§ TEKS SUMBER:
Mendudukkan
Nalar LGBT
Imam Nawawi ; Sekretaris Jenderal
Syabab (Pemuda) Hidayatullah
|
REPUBLIKA,
29 Januari
2018
Publik kembali dibuat masygul dengan tidak
hentinya isu LGBT mengambil ruang begitu besar di khalayak. Padahal, rasio,
konsitusi, data, dan argumentasi yang disampaikan para pakar melalui berbagai
forum publik sangat gamblang membuktikan bahwa LGBT tidak sesuai fitrah
manusia, inkonstitusional, amoral, bahkan dapat mengakibatkan pemiskinan
negara.
Namun, seperti sesuatu yang dipaksakan,
LGBT terus menggelinding masuk ke ruang-ruang vital di dalam negeri ini,
sehingga LGBT bukan lagi sebatas diskusi dan debat. Melainkan telah merangsek
lebih jauh ke dalam ranah legislatif.

§ PETUNJUK KERJA:
1. Tentukan apakah setiap pernyataan ini sesuai dengan teks sumber: (a) teks sumber dimuat di Republika pada 29 Januari 2018; (b) menurut teks sumber, LGBT masih sebatas diskusi dan debat; (c) teks sumber menyatakan LGBT telah masuk ke ranah legislatif. Jawab ya atau tidak, lalu kutip kata-kata penentunya dari teks sumber.
2. Cetak ulang sebagian teks sumber. Mulailah dari kata-kata yang memuat "Namun, seperti sesuatu", lalu berhentilah setelah "dalam ranah legislatif.".
3. Sebutkan semua hal tentang LGBT yang menurut teks sumber telah dibuktikan dengan gamblang oleh para pakar.
Data berikut diambil dari sumber yang berbeda.

(Data yang Dihimpun)

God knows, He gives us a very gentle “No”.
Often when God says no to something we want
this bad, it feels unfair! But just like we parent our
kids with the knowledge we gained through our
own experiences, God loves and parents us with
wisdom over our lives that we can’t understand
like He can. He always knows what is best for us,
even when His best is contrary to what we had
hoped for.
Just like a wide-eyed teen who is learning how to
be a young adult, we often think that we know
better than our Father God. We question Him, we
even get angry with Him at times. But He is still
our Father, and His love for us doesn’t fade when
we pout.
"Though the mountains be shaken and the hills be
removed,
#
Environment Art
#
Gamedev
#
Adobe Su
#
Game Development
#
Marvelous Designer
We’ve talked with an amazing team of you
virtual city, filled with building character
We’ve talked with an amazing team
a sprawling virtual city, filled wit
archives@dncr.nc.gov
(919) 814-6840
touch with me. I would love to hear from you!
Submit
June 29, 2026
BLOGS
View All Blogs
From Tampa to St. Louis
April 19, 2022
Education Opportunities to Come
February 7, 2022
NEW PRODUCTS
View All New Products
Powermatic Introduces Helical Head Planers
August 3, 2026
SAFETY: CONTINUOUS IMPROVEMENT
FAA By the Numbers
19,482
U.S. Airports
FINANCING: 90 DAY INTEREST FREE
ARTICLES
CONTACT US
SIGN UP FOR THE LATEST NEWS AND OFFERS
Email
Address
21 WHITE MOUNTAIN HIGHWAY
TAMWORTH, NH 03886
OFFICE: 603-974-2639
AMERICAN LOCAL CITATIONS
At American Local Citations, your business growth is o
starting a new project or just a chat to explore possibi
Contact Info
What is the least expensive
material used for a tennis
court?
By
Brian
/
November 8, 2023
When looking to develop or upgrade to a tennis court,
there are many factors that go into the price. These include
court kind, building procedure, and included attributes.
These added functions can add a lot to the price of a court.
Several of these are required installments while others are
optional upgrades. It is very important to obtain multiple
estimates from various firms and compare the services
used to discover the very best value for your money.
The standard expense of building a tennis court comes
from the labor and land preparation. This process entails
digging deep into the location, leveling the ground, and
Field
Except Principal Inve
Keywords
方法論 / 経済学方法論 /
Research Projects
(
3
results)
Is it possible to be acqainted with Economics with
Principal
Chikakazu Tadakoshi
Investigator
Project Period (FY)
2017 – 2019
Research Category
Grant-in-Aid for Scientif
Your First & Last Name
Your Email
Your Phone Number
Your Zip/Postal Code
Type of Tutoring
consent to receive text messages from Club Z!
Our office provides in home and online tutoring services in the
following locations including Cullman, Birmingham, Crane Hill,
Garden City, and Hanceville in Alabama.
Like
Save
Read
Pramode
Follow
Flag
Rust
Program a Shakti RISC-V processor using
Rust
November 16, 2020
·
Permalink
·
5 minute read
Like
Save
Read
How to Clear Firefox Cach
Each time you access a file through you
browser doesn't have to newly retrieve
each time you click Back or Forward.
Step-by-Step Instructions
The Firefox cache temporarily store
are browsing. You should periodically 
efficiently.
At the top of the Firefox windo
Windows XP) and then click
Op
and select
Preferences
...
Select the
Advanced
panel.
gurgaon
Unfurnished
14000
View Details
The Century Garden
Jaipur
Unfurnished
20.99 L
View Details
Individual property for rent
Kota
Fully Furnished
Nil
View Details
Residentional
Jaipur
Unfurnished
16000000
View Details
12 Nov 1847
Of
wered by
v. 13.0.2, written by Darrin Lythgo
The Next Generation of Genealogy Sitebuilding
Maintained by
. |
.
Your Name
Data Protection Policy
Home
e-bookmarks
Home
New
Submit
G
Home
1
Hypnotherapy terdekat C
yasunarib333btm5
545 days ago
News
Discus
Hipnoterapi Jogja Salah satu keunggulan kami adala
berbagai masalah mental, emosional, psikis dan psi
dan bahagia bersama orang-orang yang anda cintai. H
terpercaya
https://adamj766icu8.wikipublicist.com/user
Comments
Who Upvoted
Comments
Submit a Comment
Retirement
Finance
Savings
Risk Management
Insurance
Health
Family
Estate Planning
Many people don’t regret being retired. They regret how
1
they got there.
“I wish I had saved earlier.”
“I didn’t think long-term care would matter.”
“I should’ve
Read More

§ JAWABAN YANG DIHARAPKAN:
1.
(a) Ya: "REPUBLIKA, 29 Januari 2018"
(b) Tidak: "LGBT bukan lagi sebatas diskusi dan debat"
(c) Ya: "telah merangsek lebih jauh ke dalam ranah legislatif"

2.
Namun, seperti sesuatu yang dipaksakan,
LGBT terus menggelinding masuk ke ruang-ruang vital di dalam negeri ini,
sehingga LGBT bukan lagi sebatas diskusi dan debat. Melainkan telah merangsek
lebih jauh ke dalam ranah legislatif.

3.
- tidak sesuai fitrah manusia
- inkonstitusional
- amoral
- dapat mengakibatkan pemiskinan negara